> **WHAT YOU WILL DO**
From the records below, copy each line in which the string "pixels" occurs.

> **DATA RECORDS**
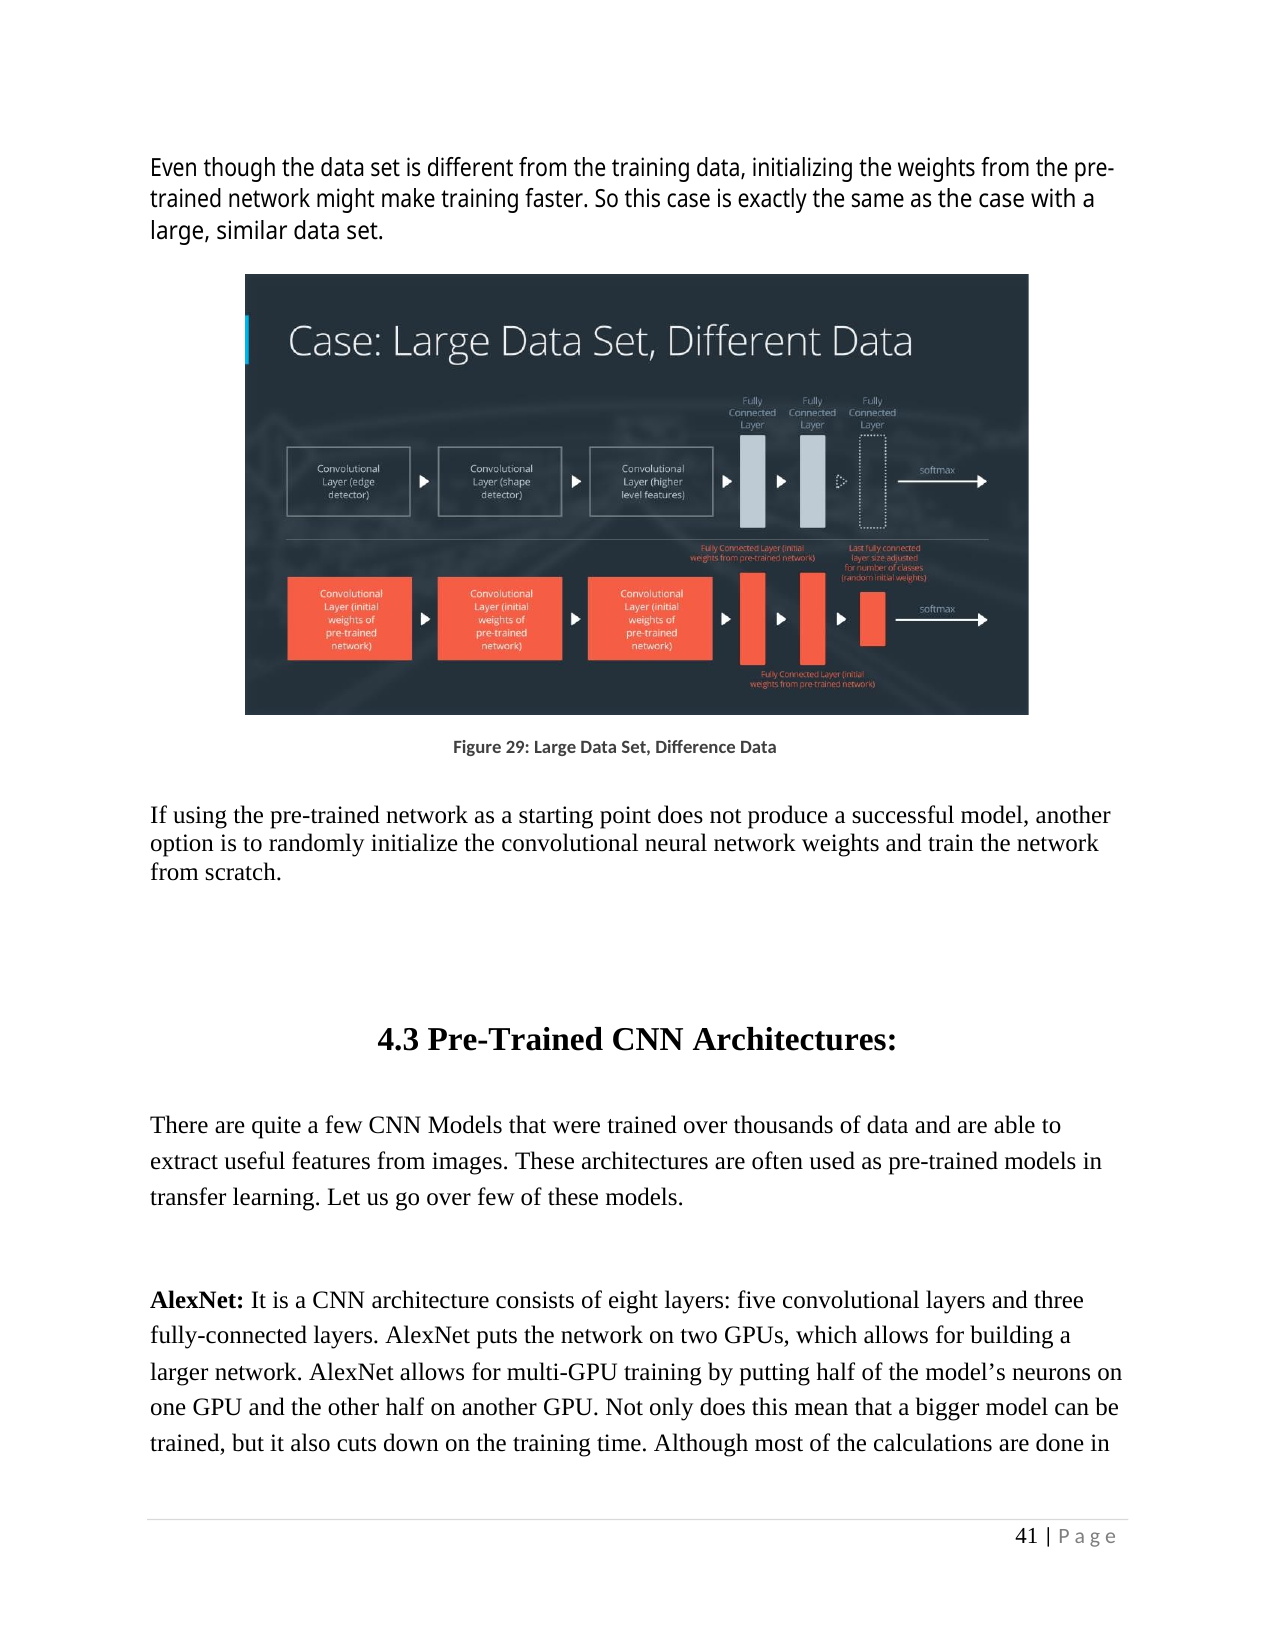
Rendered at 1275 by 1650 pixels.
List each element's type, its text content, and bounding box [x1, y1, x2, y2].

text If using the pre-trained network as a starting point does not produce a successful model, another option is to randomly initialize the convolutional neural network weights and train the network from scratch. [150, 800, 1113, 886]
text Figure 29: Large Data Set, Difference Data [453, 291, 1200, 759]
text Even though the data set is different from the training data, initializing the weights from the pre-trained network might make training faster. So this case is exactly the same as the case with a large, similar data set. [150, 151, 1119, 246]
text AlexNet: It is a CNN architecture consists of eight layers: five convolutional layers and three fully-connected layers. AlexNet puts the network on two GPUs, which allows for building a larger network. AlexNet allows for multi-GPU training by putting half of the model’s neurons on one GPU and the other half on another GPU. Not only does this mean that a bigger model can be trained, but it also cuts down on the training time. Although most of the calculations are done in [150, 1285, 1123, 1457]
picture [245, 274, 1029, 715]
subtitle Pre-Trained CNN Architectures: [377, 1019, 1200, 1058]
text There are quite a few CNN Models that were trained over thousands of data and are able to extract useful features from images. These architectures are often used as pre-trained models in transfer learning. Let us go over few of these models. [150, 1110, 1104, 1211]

* * *

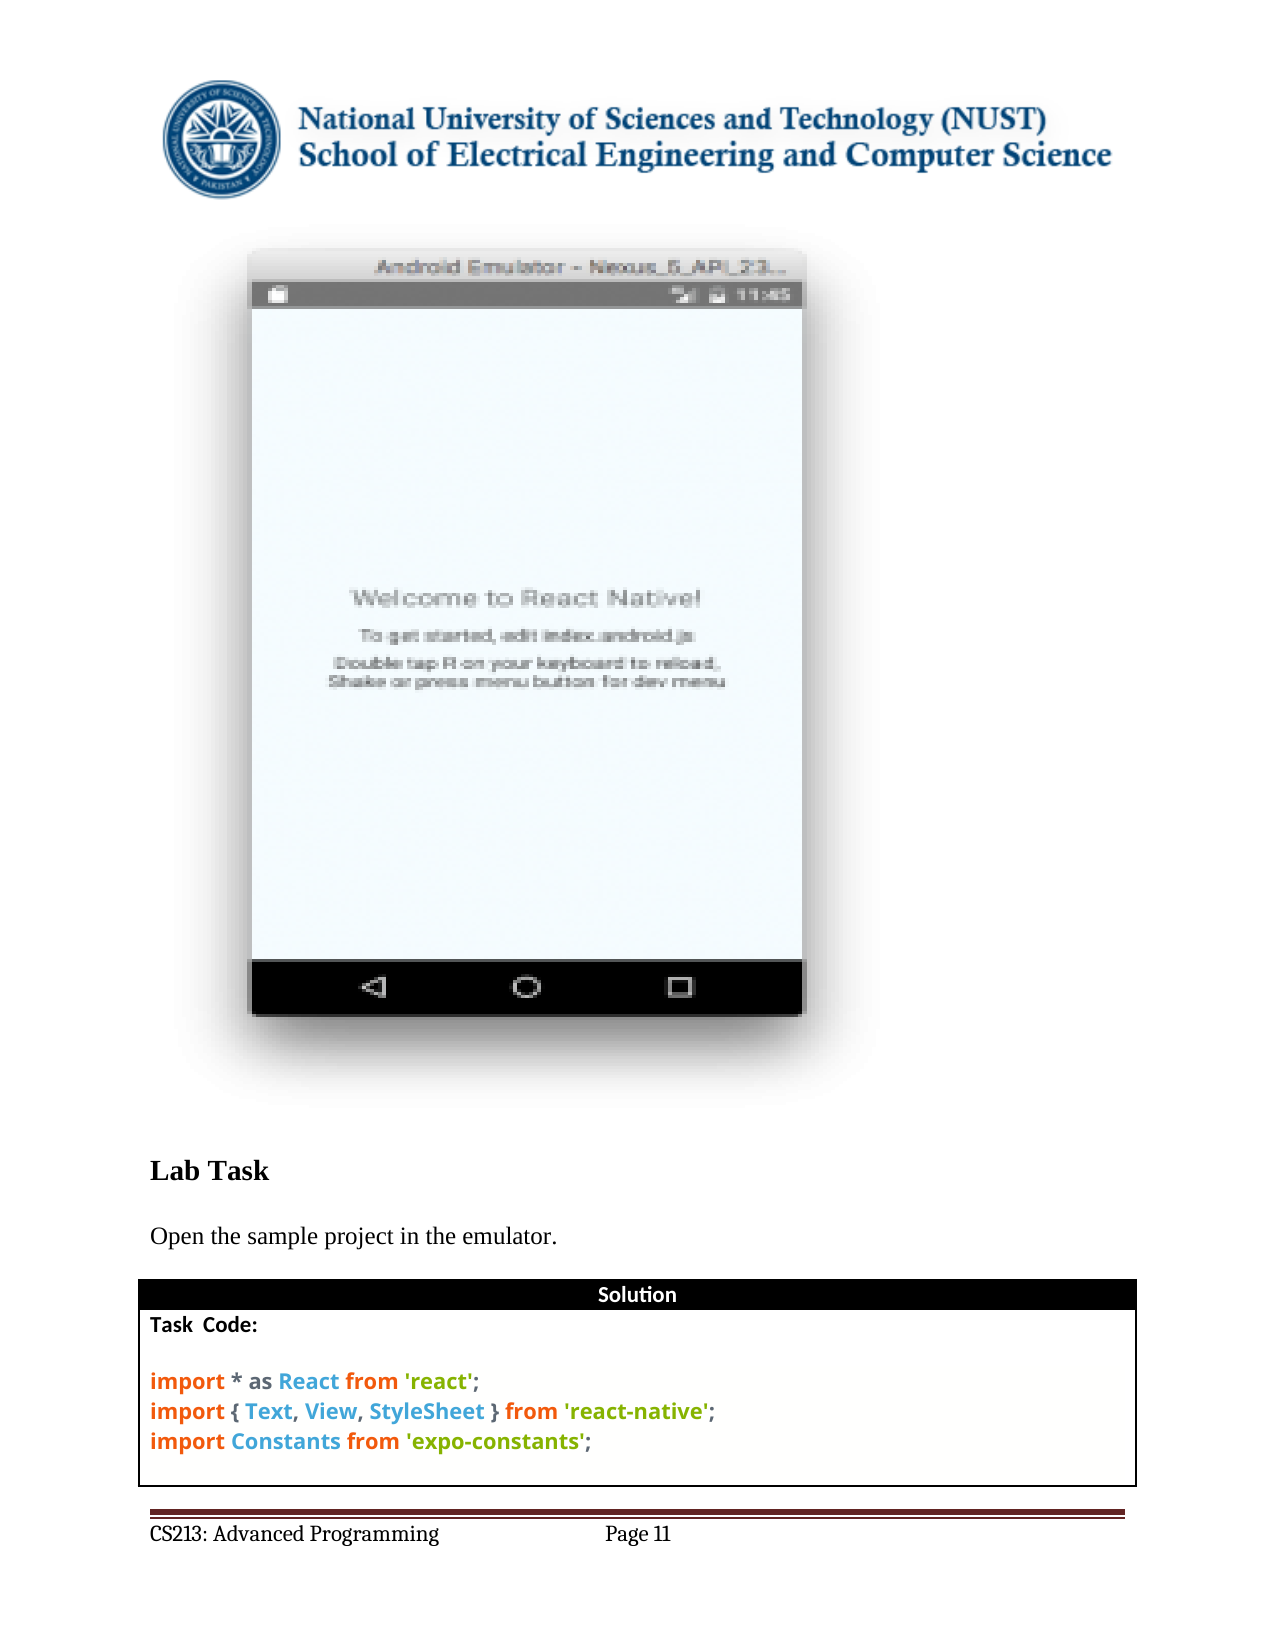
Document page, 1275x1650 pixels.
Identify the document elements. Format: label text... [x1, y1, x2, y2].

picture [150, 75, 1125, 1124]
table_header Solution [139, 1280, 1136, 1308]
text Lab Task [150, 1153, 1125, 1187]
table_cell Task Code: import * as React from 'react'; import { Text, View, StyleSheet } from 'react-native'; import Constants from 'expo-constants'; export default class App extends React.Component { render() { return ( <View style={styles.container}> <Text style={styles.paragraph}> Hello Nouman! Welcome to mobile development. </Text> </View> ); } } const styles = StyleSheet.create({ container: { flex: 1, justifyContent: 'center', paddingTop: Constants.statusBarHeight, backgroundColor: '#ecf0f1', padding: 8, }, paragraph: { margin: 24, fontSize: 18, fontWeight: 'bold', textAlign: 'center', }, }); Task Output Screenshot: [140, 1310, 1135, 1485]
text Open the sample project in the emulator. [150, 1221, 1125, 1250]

> **RESULT OF THIS EXERCISE**
Rendered at 1275 by 1650 pixels.
Document page, 1275x1650 pixels.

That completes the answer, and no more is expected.